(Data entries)
+++

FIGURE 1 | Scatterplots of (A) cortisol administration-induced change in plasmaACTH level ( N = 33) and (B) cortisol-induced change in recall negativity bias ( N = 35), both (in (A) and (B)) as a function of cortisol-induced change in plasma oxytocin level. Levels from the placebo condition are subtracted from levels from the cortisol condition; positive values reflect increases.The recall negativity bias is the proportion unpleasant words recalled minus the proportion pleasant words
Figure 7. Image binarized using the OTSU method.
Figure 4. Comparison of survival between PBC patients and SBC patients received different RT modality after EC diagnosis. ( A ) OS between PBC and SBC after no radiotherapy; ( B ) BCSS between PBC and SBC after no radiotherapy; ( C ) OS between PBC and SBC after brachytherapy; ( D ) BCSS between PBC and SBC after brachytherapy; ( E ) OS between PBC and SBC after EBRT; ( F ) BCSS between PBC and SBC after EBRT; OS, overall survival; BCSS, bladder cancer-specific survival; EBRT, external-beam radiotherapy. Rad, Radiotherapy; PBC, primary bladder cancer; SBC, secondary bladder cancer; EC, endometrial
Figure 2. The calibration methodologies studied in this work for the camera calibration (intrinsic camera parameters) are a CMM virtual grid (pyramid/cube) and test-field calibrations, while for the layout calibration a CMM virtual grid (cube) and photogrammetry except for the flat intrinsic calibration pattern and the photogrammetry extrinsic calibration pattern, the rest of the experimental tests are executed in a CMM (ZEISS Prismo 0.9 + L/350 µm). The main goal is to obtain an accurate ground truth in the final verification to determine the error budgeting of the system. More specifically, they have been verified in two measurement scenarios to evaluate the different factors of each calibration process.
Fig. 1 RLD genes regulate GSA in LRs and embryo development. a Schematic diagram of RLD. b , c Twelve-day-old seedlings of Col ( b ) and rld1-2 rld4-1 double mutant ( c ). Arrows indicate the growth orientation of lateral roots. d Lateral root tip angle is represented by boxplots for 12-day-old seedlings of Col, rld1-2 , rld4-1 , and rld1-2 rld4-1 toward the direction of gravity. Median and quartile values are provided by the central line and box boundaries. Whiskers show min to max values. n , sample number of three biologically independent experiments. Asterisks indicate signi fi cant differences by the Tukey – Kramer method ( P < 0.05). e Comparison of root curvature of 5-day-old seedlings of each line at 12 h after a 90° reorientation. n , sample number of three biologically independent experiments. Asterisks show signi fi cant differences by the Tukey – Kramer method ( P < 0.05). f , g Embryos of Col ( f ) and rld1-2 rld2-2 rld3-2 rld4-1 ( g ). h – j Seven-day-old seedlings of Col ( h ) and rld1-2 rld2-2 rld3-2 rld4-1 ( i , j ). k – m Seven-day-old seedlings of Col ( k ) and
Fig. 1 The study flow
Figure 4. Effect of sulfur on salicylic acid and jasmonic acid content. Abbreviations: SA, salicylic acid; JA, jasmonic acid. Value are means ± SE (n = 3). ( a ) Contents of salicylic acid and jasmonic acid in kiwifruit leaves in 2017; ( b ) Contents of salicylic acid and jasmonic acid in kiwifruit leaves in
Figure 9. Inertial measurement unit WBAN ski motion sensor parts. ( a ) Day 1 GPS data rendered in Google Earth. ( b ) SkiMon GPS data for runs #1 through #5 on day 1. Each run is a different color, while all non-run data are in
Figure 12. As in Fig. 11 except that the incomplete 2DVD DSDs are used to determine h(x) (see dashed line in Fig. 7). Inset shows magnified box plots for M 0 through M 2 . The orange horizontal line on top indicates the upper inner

+++

● EXERCISE INSTRUCTIONS:
Copy all lines of the records that have the string "measurement" in them.

● COMPLETED TASK:
Figure 2. The calibration methodologies studied in this work for the camera calibration (intrinsic camera parameters) are a CMM virtual grid (pyramid/cube) and test-field calibrations, while for the layout calibration a CMM virtual grid (cube) and photogrammetry except for the flat intrinsic calibration pattern and the photogrammetry extrinsic calibration pattern, the rest of the experimental tests are executed in a CMM (ZEISS Prismo 0.9 + L/350 µm). The main goal is to obtain an accurate ground truth in the final verification to determine the error budgeting of the system. More specifically, they have been verified in two measurement scenarios to evaluate the different factors of each calibration process.
Figure 9. Inertial measurement unit WBAN ski motion sensor parts. ( a ) Day 1 GPS data rendered in Google Earth. ( b ) SkiMon GPS data for runs #1 through #5 on day 1. Each run is a different color, while all non-run data are in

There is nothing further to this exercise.